Congestion control is network phenomenon , then why and how this is handled on transport layer.?


Congestion control is network phenomenon , then why and how this is handled on transport layer. Congestion occurs among the intermediary devices (router) in the network. But yesterday i was reading a paper (Host-to-Host Congestion Control for TCP, Alexander Afanasyev, Neil Tilley, Peter Reiher, and Leonard Kleinrock) . Here as we can see the title, Host-to-Host Congestion Control. So moreover, i want to ask , If congestion occur among the network , So it is the duty of network layer to control it, but we can see, transport layer controlling it. ? how ? how does transport layer know that congestion occurred among the network. ?


Solution

  • The transport layer is the end-to-end connection for applications. TCP, a transport layer protocol, can guess there is congestion because it needs to provide guaranteed delivery and out of order packet reassembly. TCP has a few mechanisms to slow packet delivery when it suspects congestion based on lost packets. On the other hand, UDP, another transport layer protocol, is completely clueless about such things since it is a fire-and-forget, best-effort protocol which has no expectations that a sent packet will arrive at its destination, and the destination has no clue that a packet may be coming.

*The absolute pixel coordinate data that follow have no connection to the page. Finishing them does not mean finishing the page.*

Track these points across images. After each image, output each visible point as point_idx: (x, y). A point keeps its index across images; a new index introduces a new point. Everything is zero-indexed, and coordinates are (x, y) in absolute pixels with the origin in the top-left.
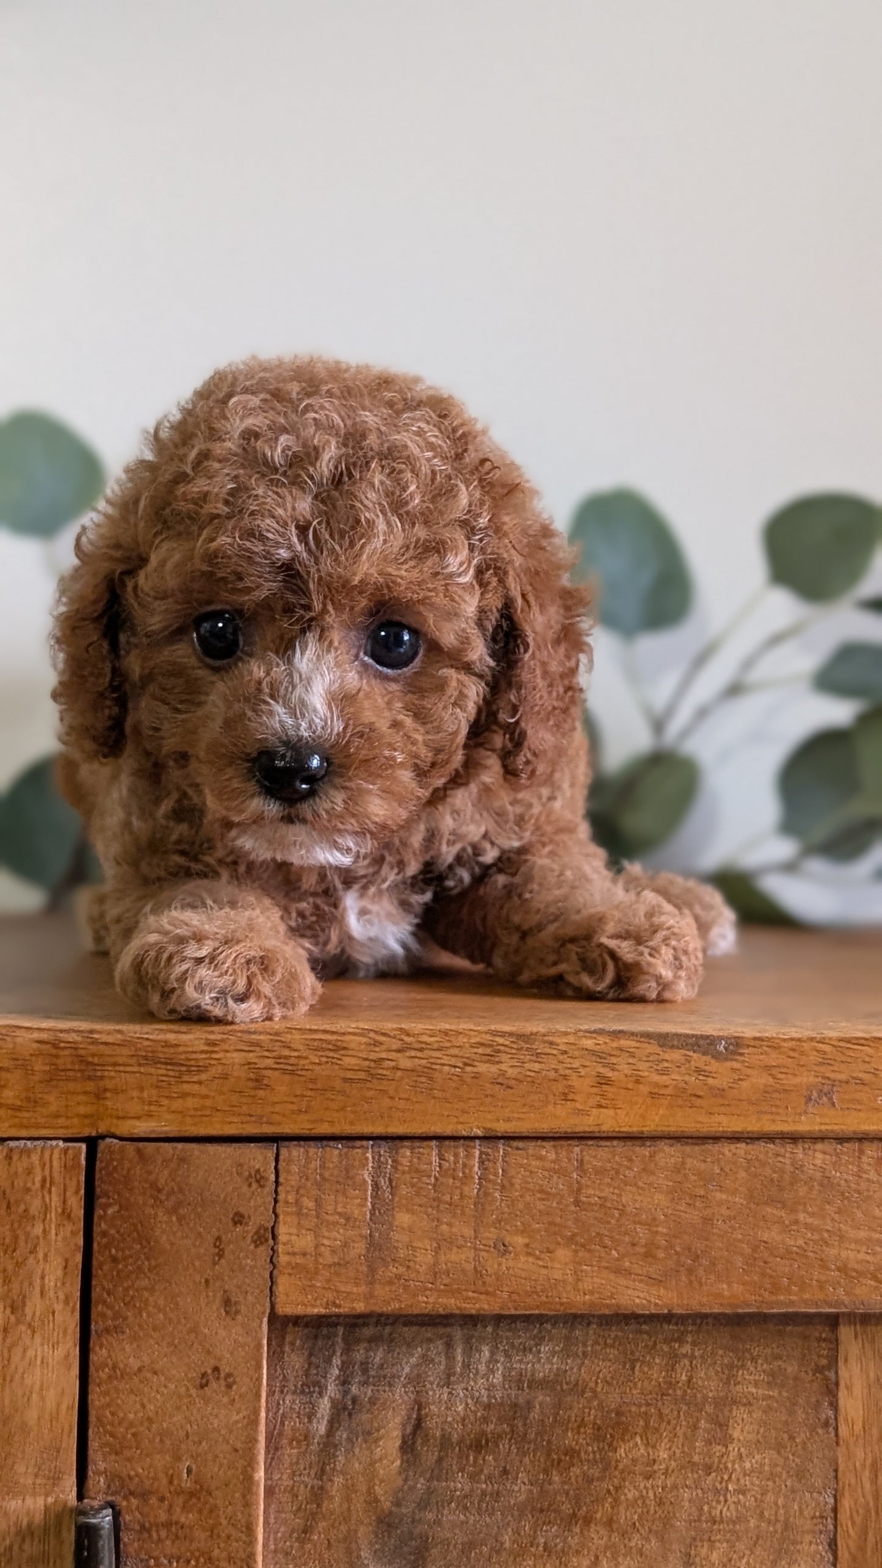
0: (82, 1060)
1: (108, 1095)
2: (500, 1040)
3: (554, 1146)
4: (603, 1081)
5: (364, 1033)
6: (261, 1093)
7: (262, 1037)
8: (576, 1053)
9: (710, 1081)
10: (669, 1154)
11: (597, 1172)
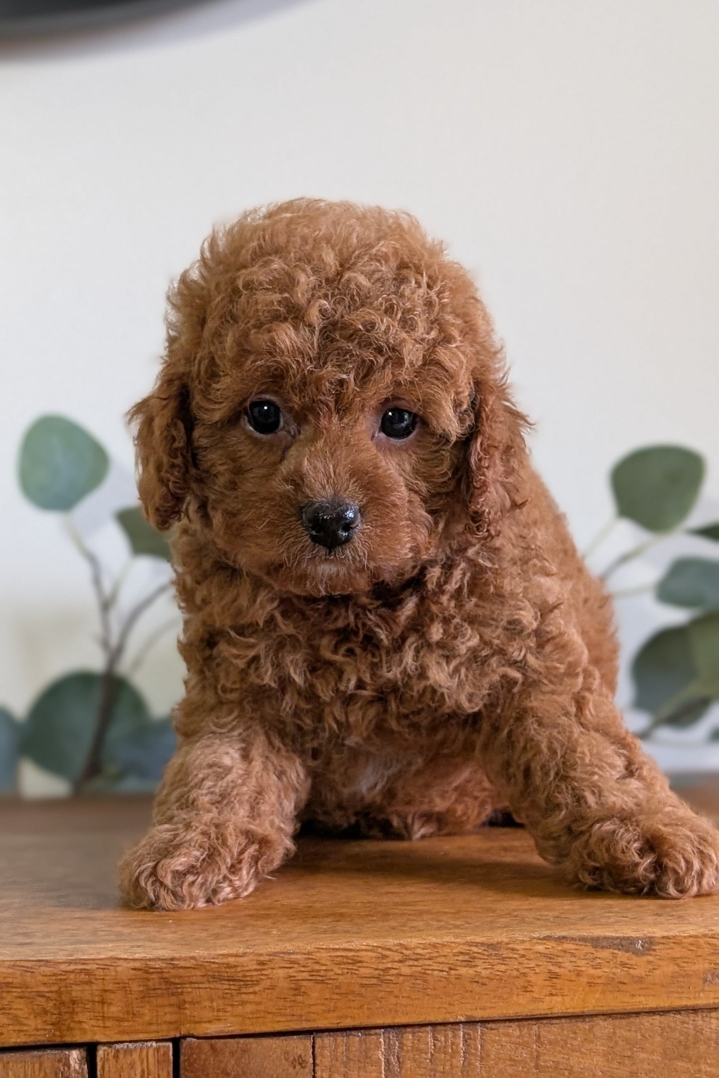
0: (167, 981)
1: (187, 1006)
2: (475, 949)
3: (519, 1026)
4: (553, 976)
5: (373, 949)
6: (300, 998)
7: (299, 957)
8: (532, 956)
9: (631, 971)
10: (603, 1027)
11: (550, 1043)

    From a layer-3 perspective, congestion control is achieved with QoS. Packet marking and classification, priorities, buffering, queuing, shaping, policing, RED, etc., some or all of which can be used to try to strike a balance of fairness as determined by the network designer.

    For instance, when buffers get full, they just start dropping new traffic which is destined for the buffer. This can cause many problems in the network. Random Early Detection (RED) can help by using features of TCP. RED will randomly drop queued packets to prevent the buffers from filling, and TCP flows will adjust themselves to slow down packet delivery, helping to prevent full buffers.

    Smaller packet sizes could be served first, allowing more packets to flow through an interface instead of making many small packets wait on the relatively lengthy serialization of a few large packets.

    QoS is a huge topic which can't be properly addressed here, but it sounds like a subject you should research.